Throughout European history, the diagnosis of hysteria has plagued women. The disease — now considered junk science — took so many different forms that a list of possible symptoms could fill some 75 pages. Anything from epileptic-like seizures to “sexual desire” counted. And if you showed such symptoms, Lord have mercy. Lacking any understanding of psychological or neurological disorders, authorities just threw hysterics into prison-like hospitals, where they’d often live out the rest of their days. In such places, doctors would poke and prod in ways we’d find quite inappropriate — all in the name of therapy, of science. And the doctors, of course, were all men.
Augustine, a film by Alice Winocour, explores the relationship between an all-male medical establishment and their imprisoned patients. Our leading character, the teenage Augustine (Soko), finds herself in the system after suffering a seizure while working as a maid. Next thing she knows, she’s in the Salpêtrière Hospital in Paris under the care of the renowned Jean-Martin Charcot (Vincent Lindon).
Charcot is a real historical figure. The dude taught Sigmund Freud, and he’s considered by some to be the father of modern neurology. And while he might have done some good science, his work in the realm of female hysteria now seems like a curiosity. For instance, he would put his “star patients” under hypnosis and induced the hysteria — a seizure, an orgasm, something of the two — all in front of an audience of learned, male colleagues. He’d record the demonstrations in pictures, many of which can be found online. It’s hard to tell, in Winocour’s film, if the men in the audience are mesmerized by the scientific phenomenon of Charcot’s displays or by the sick woman arching her back, grabbing her boobs before them. Perhaps they’re taken by both.
Augustine is one of these star patients. She learns early on that Charcot is brilliant and thus she places her hope of being cured in him. Charcot, on the other hand, sees that Augustine can continually “perform” under hypnosis, and he sort of uses her to ensure that his work impresses the men who can fund his research. He continually tells his young star that he’ll cure her, but he’s not all that convincing. Unless, that is, he’s telling her to undress. He commands her to do that with particular authority.
Indeed, the ethics are murky, if not straight-up dark. This comes through in the cinematography: Augustine is beyond chiaroscuro. The characters seem to swim in shadows. And you get the feeling Charcot, enthralled and frustrated in his study, is doing little more than metaphorically feeling the walls for a light switch.
And that’s before he starts feeling and kissing Augustine…
While Augustine has some really nice touches, it left me rather unmoved. Like Charcot’s work, the movie comes off as curious — a well-made, well-acted period piece that raises interesting historical questions but doesn’t quite capture you with its drama.
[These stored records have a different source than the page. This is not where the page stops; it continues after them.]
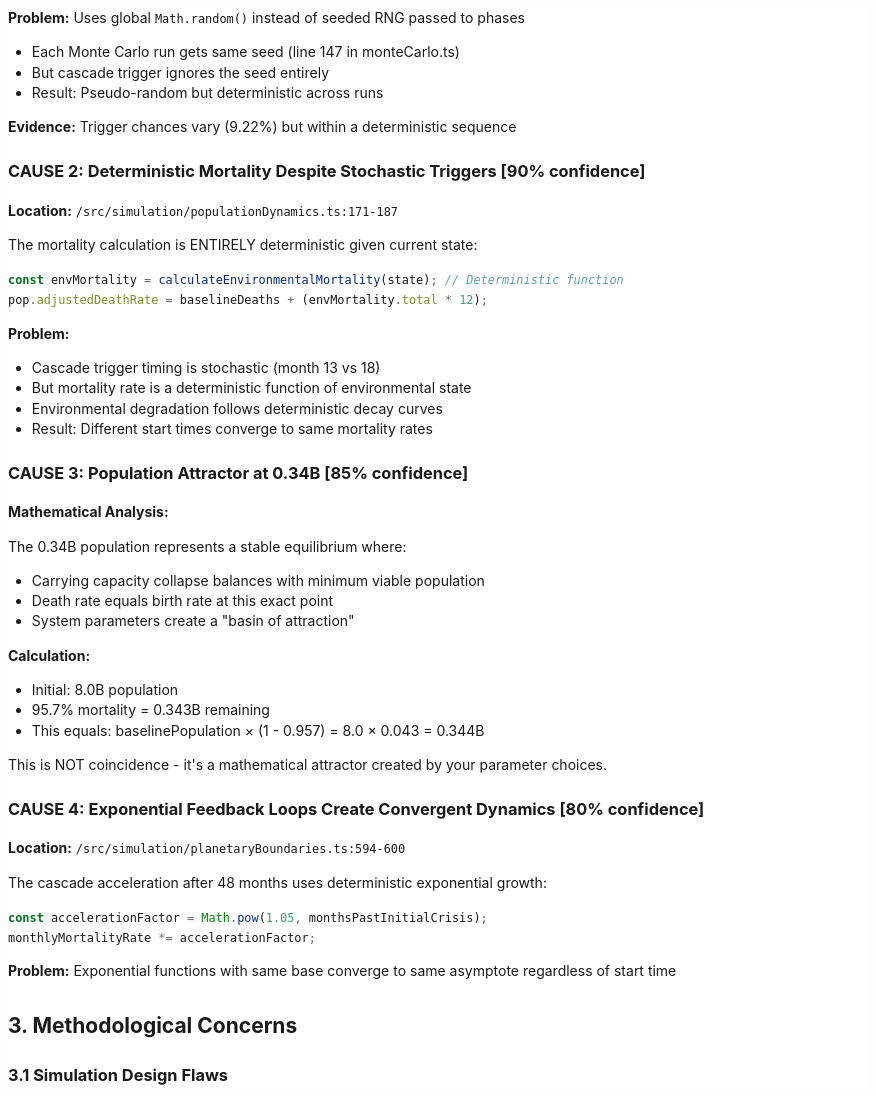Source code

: **Problem:** Uses global `Math.random()` instead of seeded RNG passed to phases
- Each Monte Carlo run gets same seed (line 147 in monteCarlo.ts)
- But cascade trigger ignores the seed entirely
- Result: Pseudo-random but deterministic across runs

**Evidence:** Trigger chances vary (9.22%) but within a deterministic sequence

### CAUSE 2: Deterministic Mortality Despite Stochastic Triggers [90% confidence]
**Location:** `/src/simulation/populationDynamics.ts:171-187`

The mortality calculation is ENTIRELY deterministic given current state:
```javascript
const envMortality = calculateEnvironmentalMortality(state); // Deterministic function
pop.adjustedDeathRate = baselineDeaths + (envMortality.total * 12);
```

**Problem:**
- Cascade trigger timing is stochastic (month 13 vs 18)
- But mortality rate is a deterministic function of environmental state
- Environmental degradation follows deterministic decay curves
- Result: Different start times converge to same mortality rates

### CAUSE 3: Population Attractor at 0.34B [85% confidence]
**Mathematical Analysis:**

The 0.34B population represents a stable equilibrium where:
- Carrying capacity collapse balances with minimum viable population
- Death rate equals birth rate at this exact point
- System parameters create a "basin of attraction"

**Calculation:**
- Initial: 8.0B population
- 95.7% mortality = 0.343B remaining
- This equals: baselinePopulation × (1 - 0.957) = 8.0 × 0.043 = 0.344B

This is NOT coincidence - it's a mathematical attractor created by your parameter choices.

### CAUSE 4: Exponential Feedback Loops Create Convergent Dynamics [80% confidence]
**Location:** `/src/simulation/planetaryBoundaries.ts:594-600`

The cascade acceleration after 48 months uses deterministic exponential growth:
```javascript
const accelerationFactor = Math.pow(1.05, monthsPastInitialCrisis);
monthlyMortalityRate *= accelerationFactor;
```

**Problem:** Exponential functions with same base converge to same asymptote regardless of start time

## 3. Methodological Concerns

### 3.1 Simulation Design Flaws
It’s totally worth watching, but not as much as other things out at the moment, like Before Midnight.
Augustine is playing at the Lagoon Cinema.
Imagine working on a horror movie in the ’70s. Imagine stabbing lettuce heads over and over, recording all the sharp, little squishy sounds, while watching a victim get knifed again and again on screen. Imagine spending hours recording women has they scream and shriek. Imagine what this might do to your dreams.
Berberian Sound Studio gives you more than just an idea. The movie, written and directed by Peter Strickland, brings you into the headspace of a man about to go nuts. And it’s great. Of all the movies I’ve seen this year, this one surprised me most. It’s tight, funny, unpredictable, and not afraid to have fun with the basic elements of cinema.
The fiction follows a quiet English gentleman named Gilderoy (Toby Jones) as he starts doing sound engineering for an Italian horror movie. Oh wait, sorry, it’s not a horror movie — it’s a Santini film. Santini is the director; he’s a pretentious, womanizing jerk. Although Gilderoy is something of a geek, he’s totally our hero. We root for him despite knowing his fate is sealed.
And horror movies, by the way, aren’t Gilderoy’s thing. He’s used to kids shows. Nevertheless, he records women screaming and singing eerily. He adds effects. He goes home and continues experimenting on the torturous recordings. And thus the movie reverberates and swells with nasty noises, making it sound like a horror movie while feeling like a thriller.
To be clear, the movie isn’t scary. But it does play tricks on you. The dream sequences, for instance, are trippy as Takashi Miike, and they also work to intertwine seemingly separate parts of the story. It’s poetic, really.
And then Strickland has these little touches. Like, there’s this place where the murdered melons and lettuce heads go to decay, and he keeps showing close-ups of the growing mold and ooze, suggesting the decomposition of Gilderoy’s mental state. It’s good stuff. Strickland’s directorial and writing talent make me interested — hell, eager — to see what he does next.
Berberian Sound Studio is playing at the St. Anthony Main Theatre.